The Walking Dead is a traumatic and violent watch which I don’t recommend to everyone. It’s not scientific and it simplifies issues in a way that will turn some off. It says unpalatable things about human nature. Many times I’ve felt profoundly sad after watching it. But it’s a fiction, so I find it a less agonising watch then, say, the news from Gaza or Sudan, Antarctica or the Amazon. And in some ways, I find it uplifting. When the group, even briefly, finds what it is looking for – safety, food, time with loved ones, peace, the beauty of nature – it feels so good. It reminds me that those things are all I need for happiness.

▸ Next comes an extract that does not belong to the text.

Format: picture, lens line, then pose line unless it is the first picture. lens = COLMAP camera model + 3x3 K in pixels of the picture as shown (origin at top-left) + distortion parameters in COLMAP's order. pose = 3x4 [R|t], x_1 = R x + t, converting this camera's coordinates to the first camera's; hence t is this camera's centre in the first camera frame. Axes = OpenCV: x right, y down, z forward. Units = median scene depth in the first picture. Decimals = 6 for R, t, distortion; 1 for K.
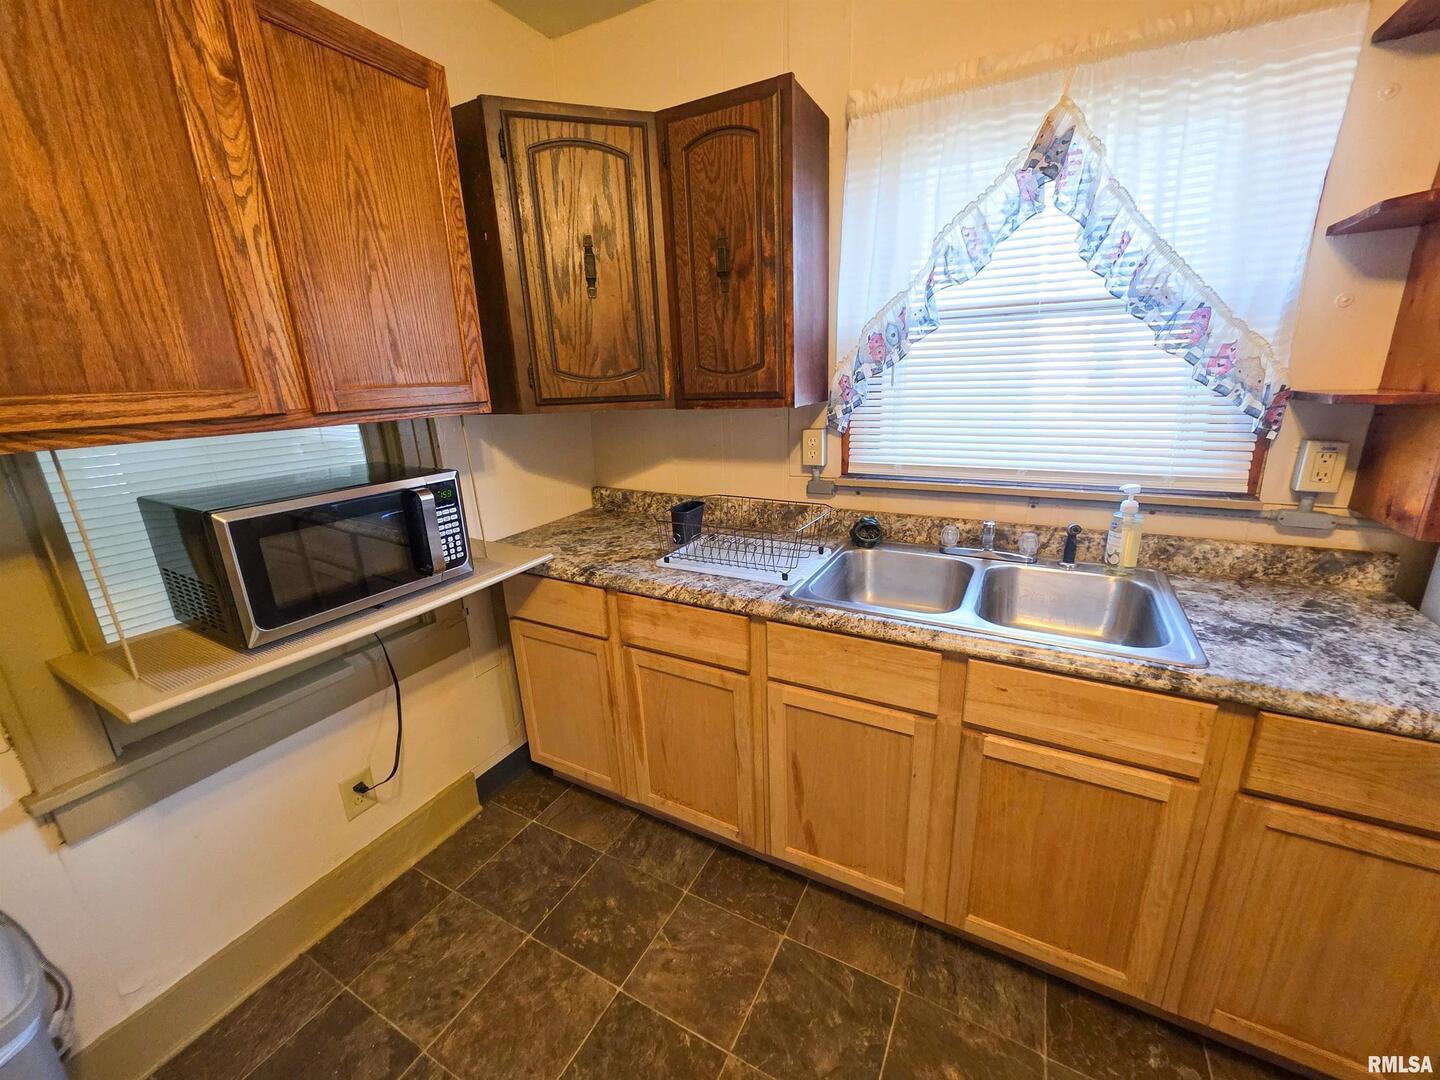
lens RADIAL K [[580.0, 0, 730.3], [0, 580.0, 536.8], [0, 0, 1]] dist [0.004121, -0.000449]
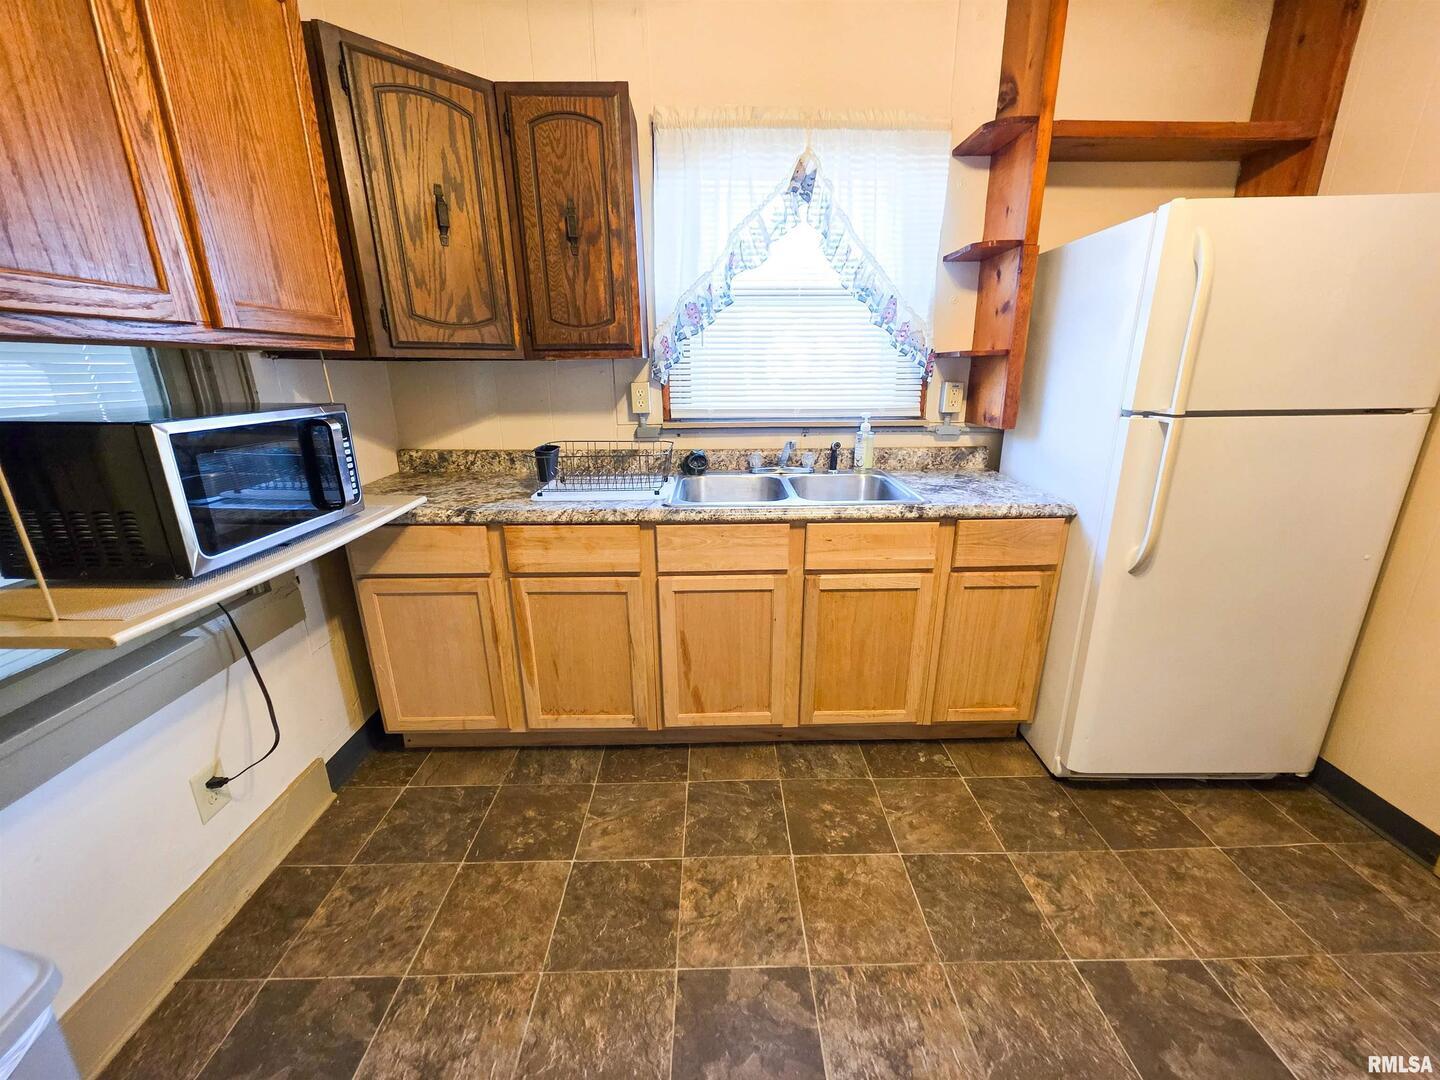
lens RADIAL K [[580.0, 0, 730.3], [0, 580.0, 536.8], [0, 0, 1]] dist [0.004121, -0.000449]
pose [[0.868666, -0.114972, 0.481873, -0.381042], [0.114705, 0.992942, 0.030134, 0.143592], [-0.481937, 0.029096, 0.875723, -0.154018]]
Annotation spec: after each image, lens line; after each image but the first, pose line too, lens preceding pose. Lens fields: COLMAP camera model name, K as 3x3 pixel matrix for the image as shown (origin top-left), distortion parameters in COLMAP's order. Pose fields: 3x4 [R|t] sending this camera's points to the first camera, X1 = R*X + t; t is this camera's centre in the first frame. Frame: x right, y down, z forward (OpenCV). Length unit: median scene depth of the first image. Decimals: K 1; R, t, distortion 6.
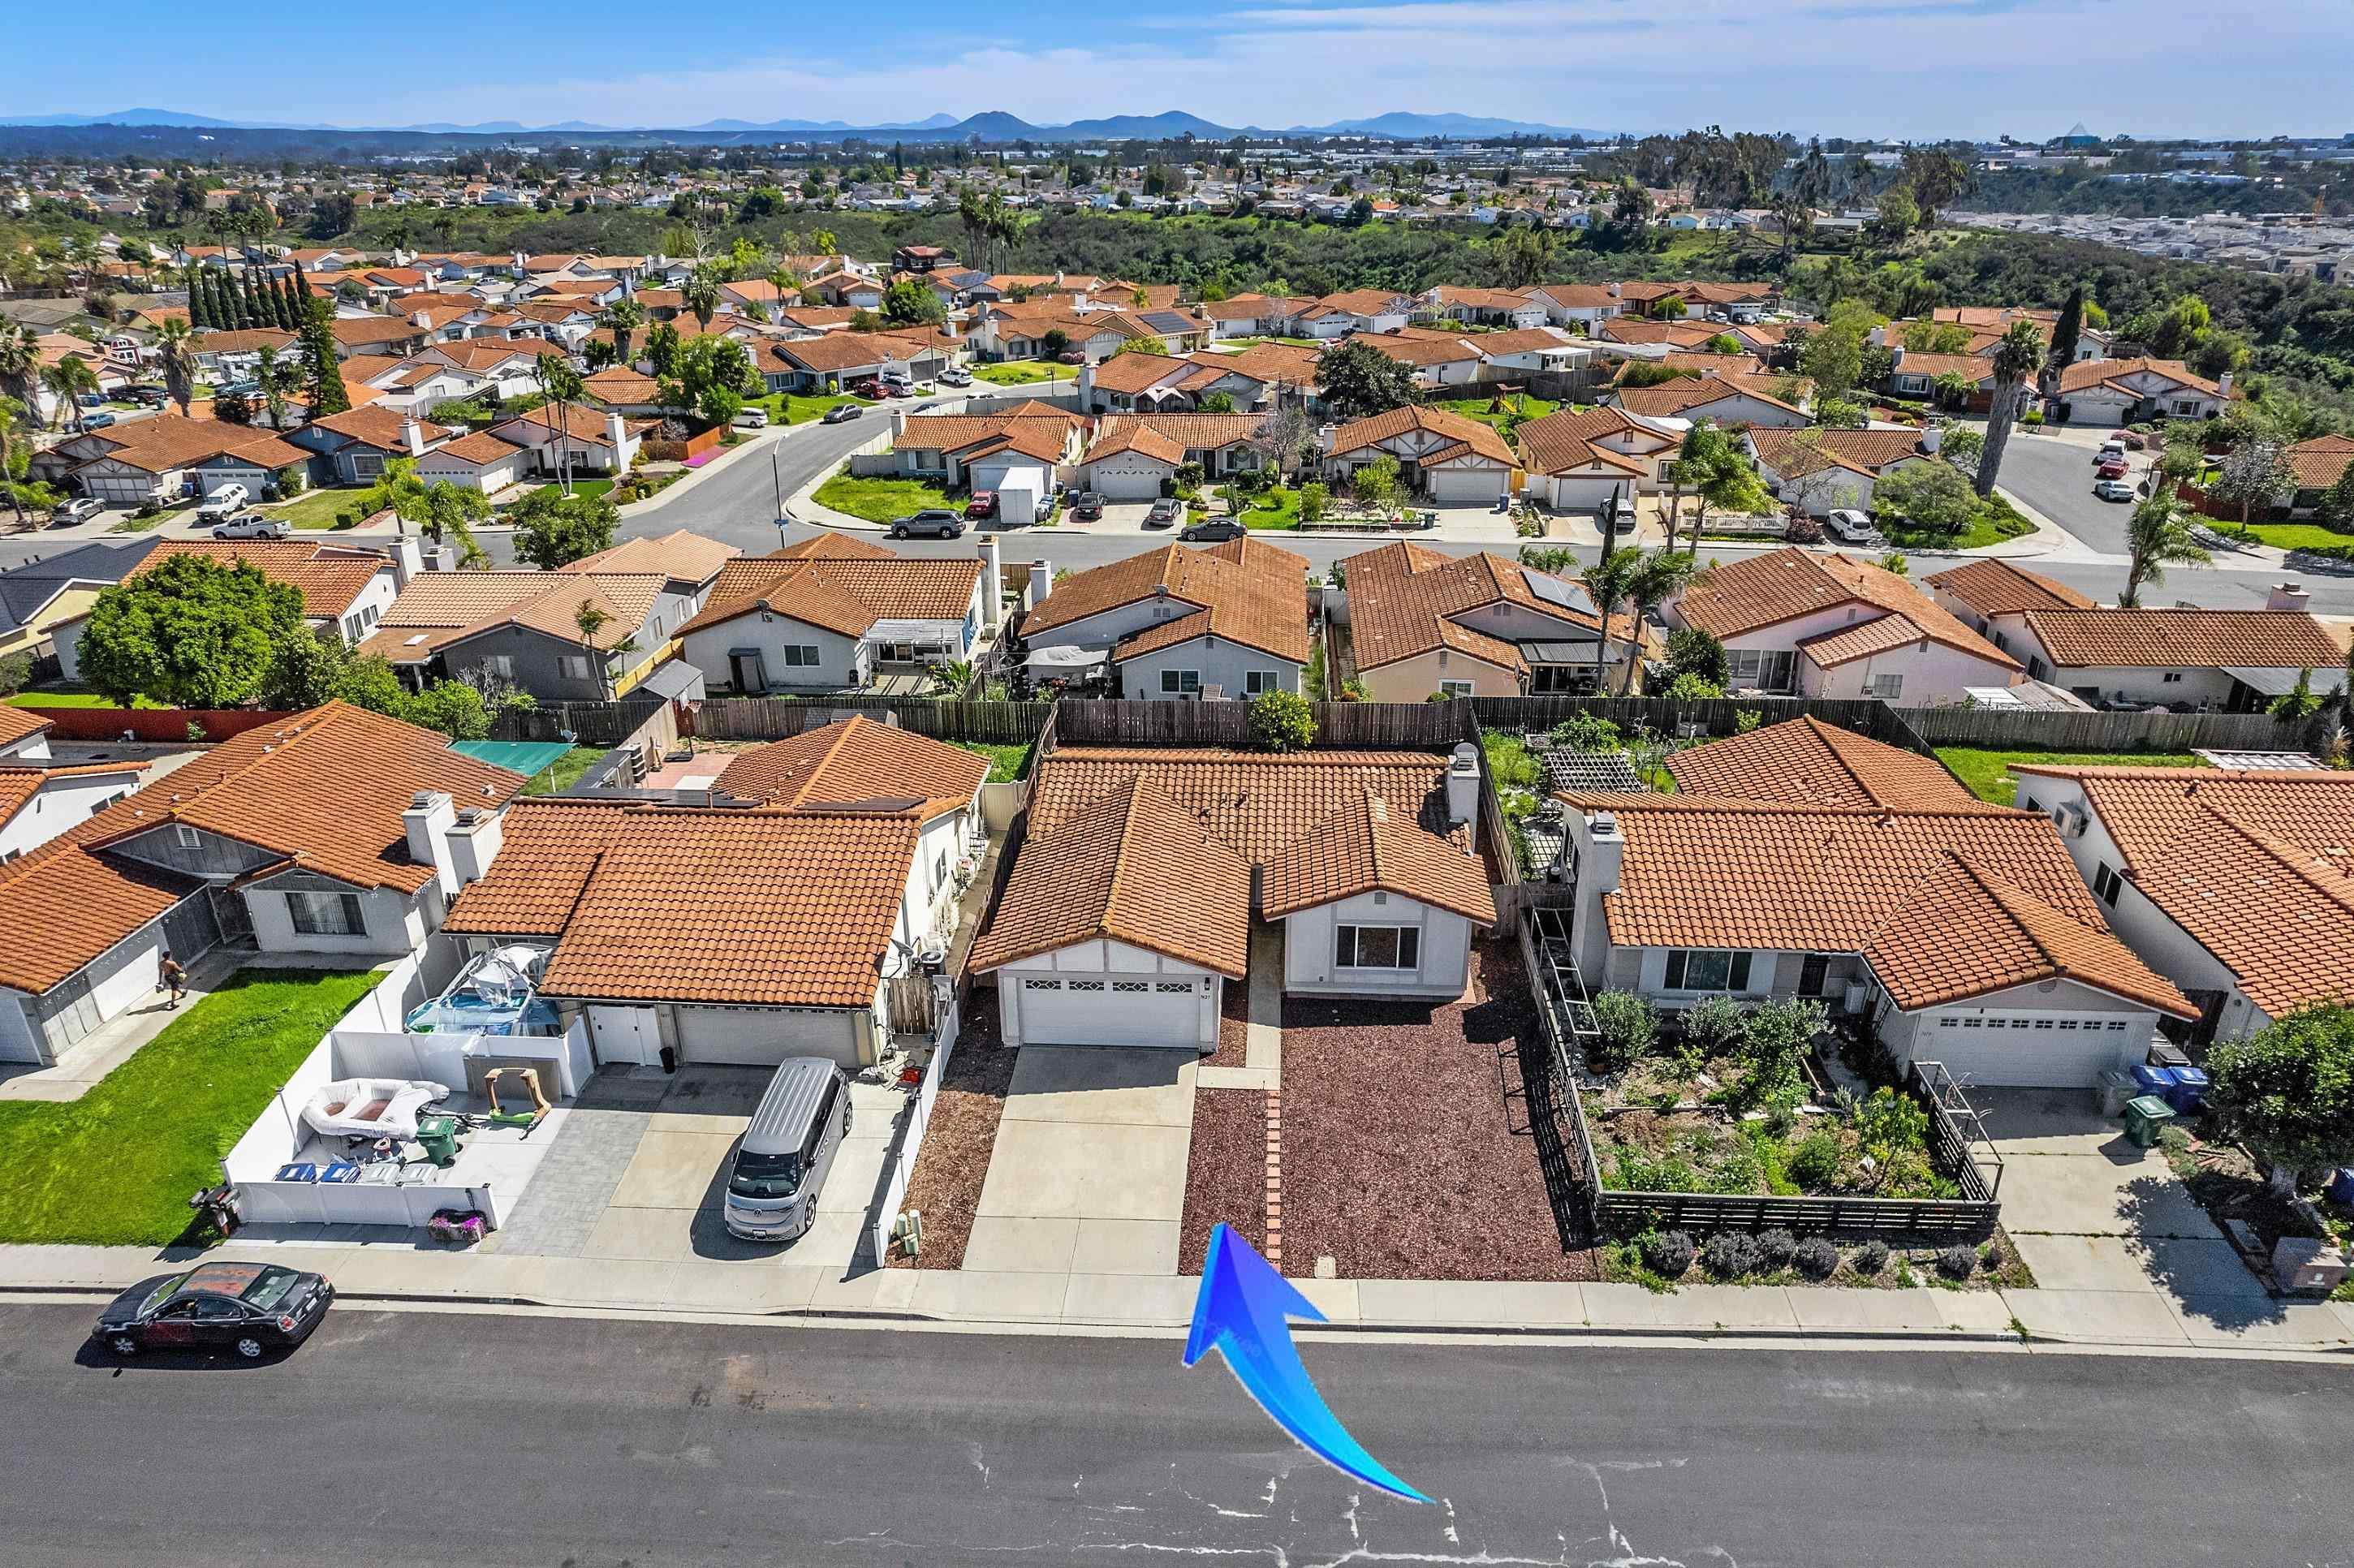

The collapse today’s “doomers” envisage is unlikely to be as sudden as the catastrophe that afflicts The Walking Dead’s characters. Most people talk about an increasing “enshittification” of life, likely to proceed unevenly across nations, geographies, and socio-economic groups over decades. Some degree of it, I agree with Suzuki, is no longer preventable – in fact we are in it already. To prevent it becoming eventually apocalyptic – which 3 degrees of warming would be - we would have to stop emitting CO2 and stop destroying the natural carbon sinks (healthy soils, oceans and forests) which reabsorb carbon dioxide, and start radically repairing them, now, today, everywhere. There are many people trying to do this. Many more are needed. Whether we can succeed remains to be seen.
In the meantime, I find inspiration and energy in thinking about alternatives to enshittification. I remember the positivity at the Cambridge Carbon Footprint AGM last month - their Repair Cafés, Open Eco Homes and Imaginarium projects are blowing up around the region (they need more volunteers). I remember the excitement of the young engineer explaining Grantchester’s proposed Heat Network project to me at their recent open day (it could supply every home in Grantchester with zero carbon, zero maintenance heat based on shared heat pump/solar and wind energy). I walk around our village and our city and see the many spaces embracing a “Let it Grow” ethos – and the many more butterflies, beetles and bees thriving as a result. And I find hope in knowing that the future is still there to be written, by us, by what we choose to do. In the words of one of my favourite authors, Ursula K. LeGuin:
“Hard times are coming, when we’ll be wanting the voices of writers who can see alternatives to how we live now, can see through our fear-stricken society and its obsessive technologies to other ways of being, and even imagine real grounds for hope. We’ll need writers who can remember freedom — poets, visionaries — realists of a larger reality.”